Editorial: The future of singlehanded general practices BMJ Volume 330, pp 1460-1
Do singlehanded general practices have a future in the United Kingdom's NHS, asks a senior doctor in this week's BMJ?
Between 1994 and 2004, the number of singlehanded general practitioners in England fell from 2,959 to 1,918 (from 11% to 6% of all general practitioners). This contrasts sharply with the United States, where 46% of family practitioners and 34% of general internists were practising alone in 1998.
Ever since the foundation of the NHS, singlehanded general practitioners have made an important contribution in the UK, particularly in inner city and rural areas. Why then is the future of singlehanded general practitioners now in doubt?
Some of the decline represents a desire for doctors to work in larger practices because they reduce the likelihood of clinical isolation, allow scope for specialisation, and offer a wider range of services than small practices, writes the author.

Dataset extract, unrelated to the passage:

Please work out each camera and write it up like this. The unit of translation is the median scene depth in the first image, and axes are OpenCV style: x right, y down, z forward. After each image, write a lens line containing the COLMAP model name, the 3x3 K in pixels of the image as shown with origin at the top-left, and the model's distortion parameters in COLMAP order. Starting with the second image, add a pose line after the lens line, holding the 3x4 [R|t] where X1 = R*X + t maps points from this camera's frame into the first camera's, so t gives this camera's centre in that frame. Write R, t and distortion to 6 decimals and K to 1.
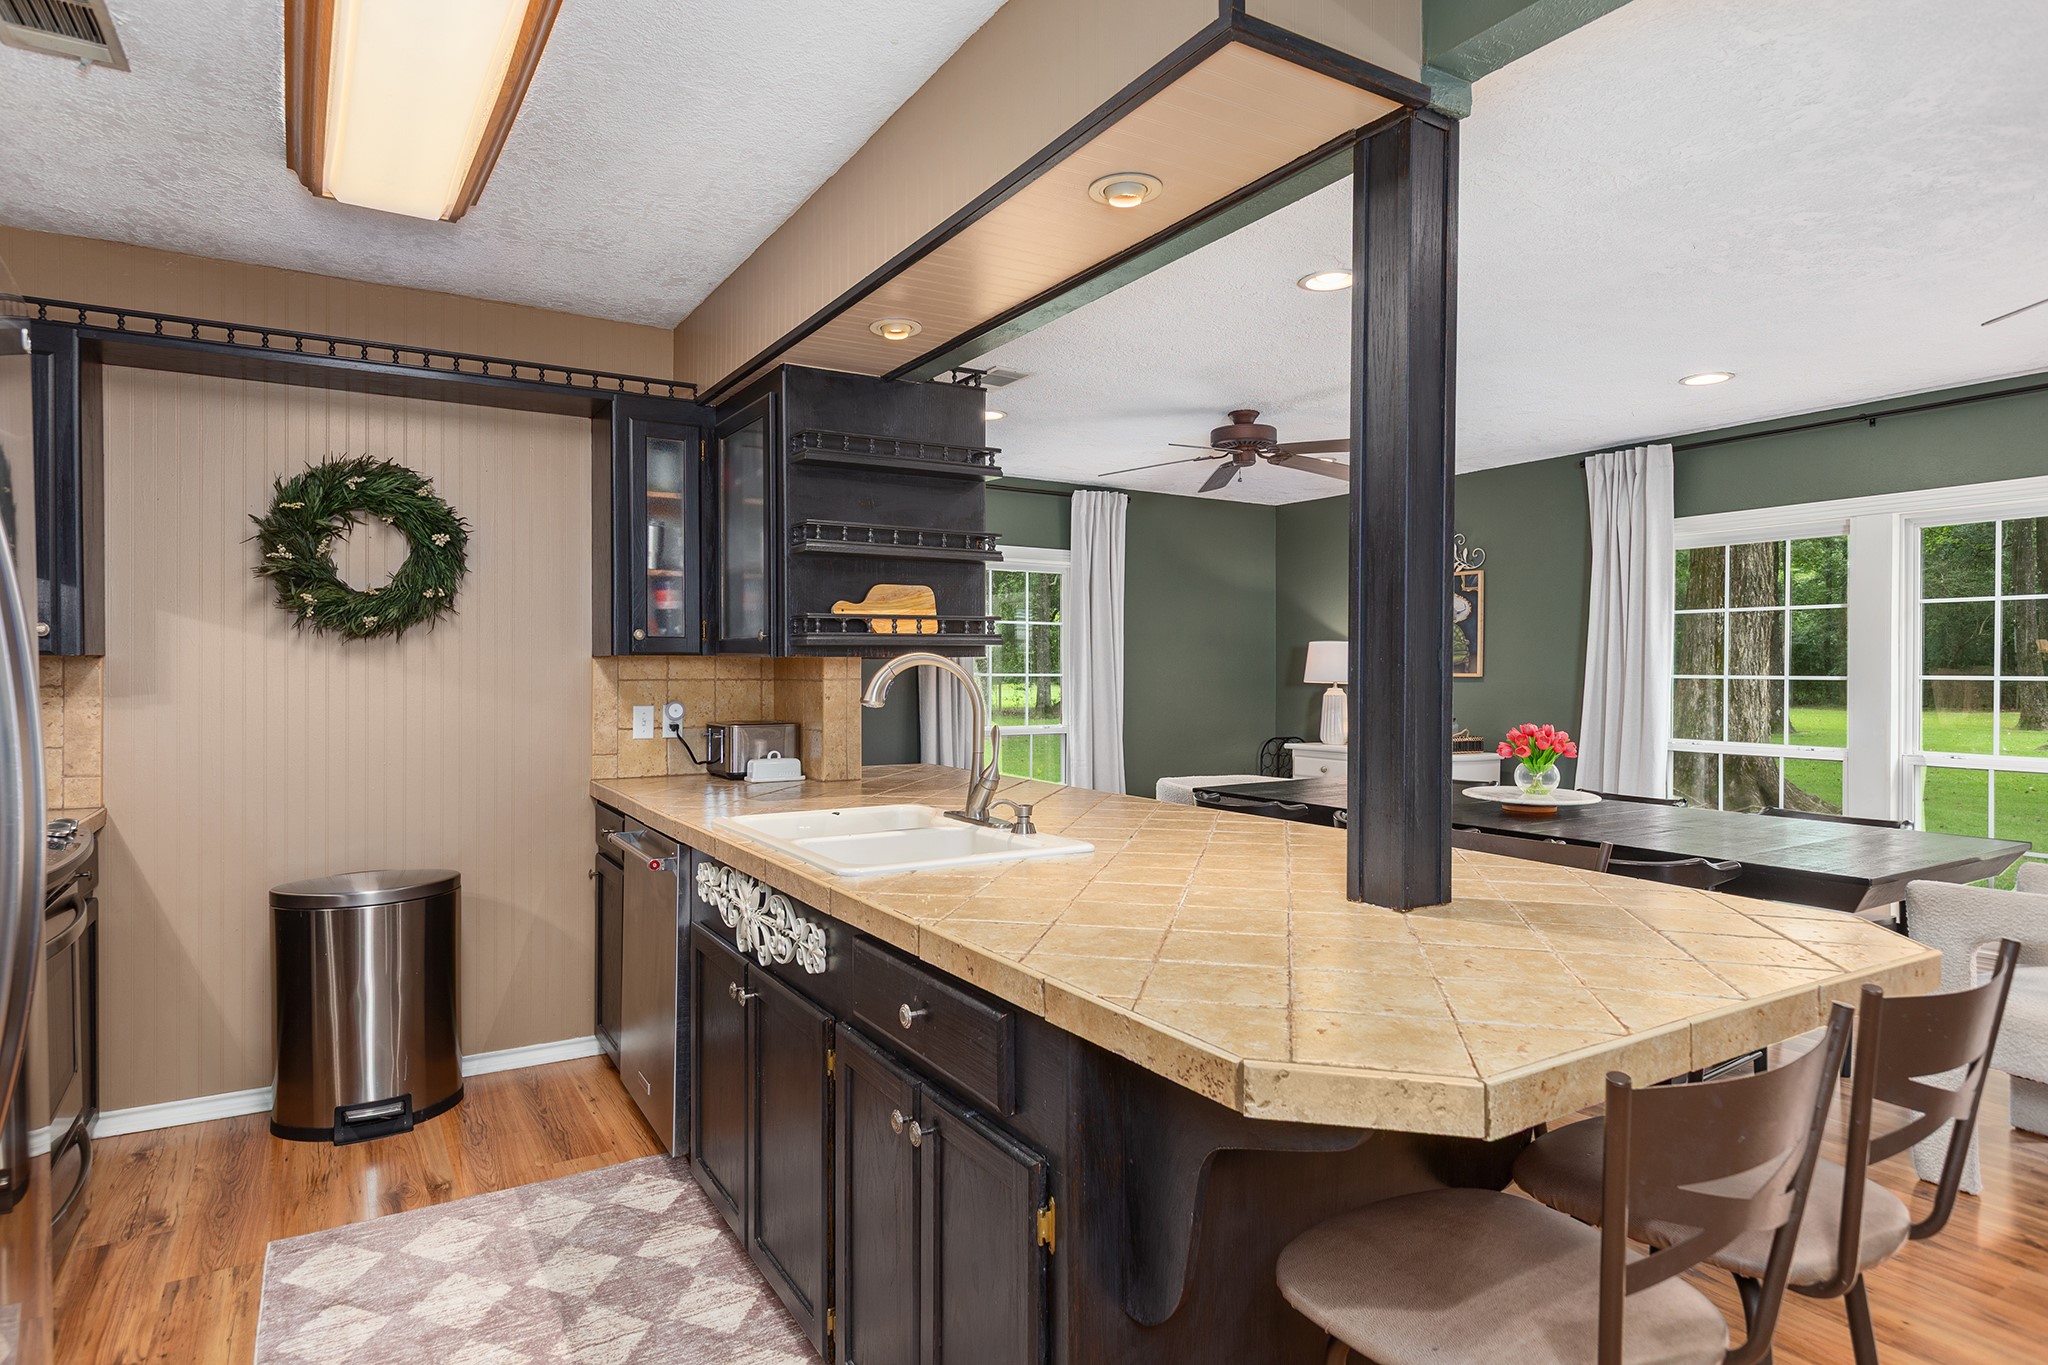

However, a more important reason could be that small practices do not feature in the UK government's long term vision for primary care. Small practices are seen as less efficient and more difficult to manage by many policy makers and managers. The case of serial killer Harold Shipman, who was a singlehanded general practitioner, may also have contributed to this desire to reshape general practice.
But will the government's new vision of large group practices and walk-in centres lead to a more efficient and higher quality service? Studies have found little relation between practice size and quality of care. Smaller practices are also considered by patients to be more accessible and achieve higher levels of satisfaction than larger practices.
Creating a primary care service based on larger practices also reduces patients' choice. This is anomalous at a time when the government is proposing to increase patients' choice in the NHS.
A better approach might be to use the quality data from the new general practice contract to compare the performance of singlehanded practices with that of larger practices, he suggests. This could be combined with making more information about practices available to the public so that patients could make informed choices.
"If doctors continued to want to work in them, if they provided health services of comparable quality and cost effectiveness to larger practices, and if sufficient patients wished to register with them, then they would continue to exist, and possibly even flourish in the NHS," says the author.
"If, however, they failed on these criteria, they could then die a natural death in which their fate would have been decided by market forces and patients' choice, rather than through a policy based on making general practice an entirely collective endeavour."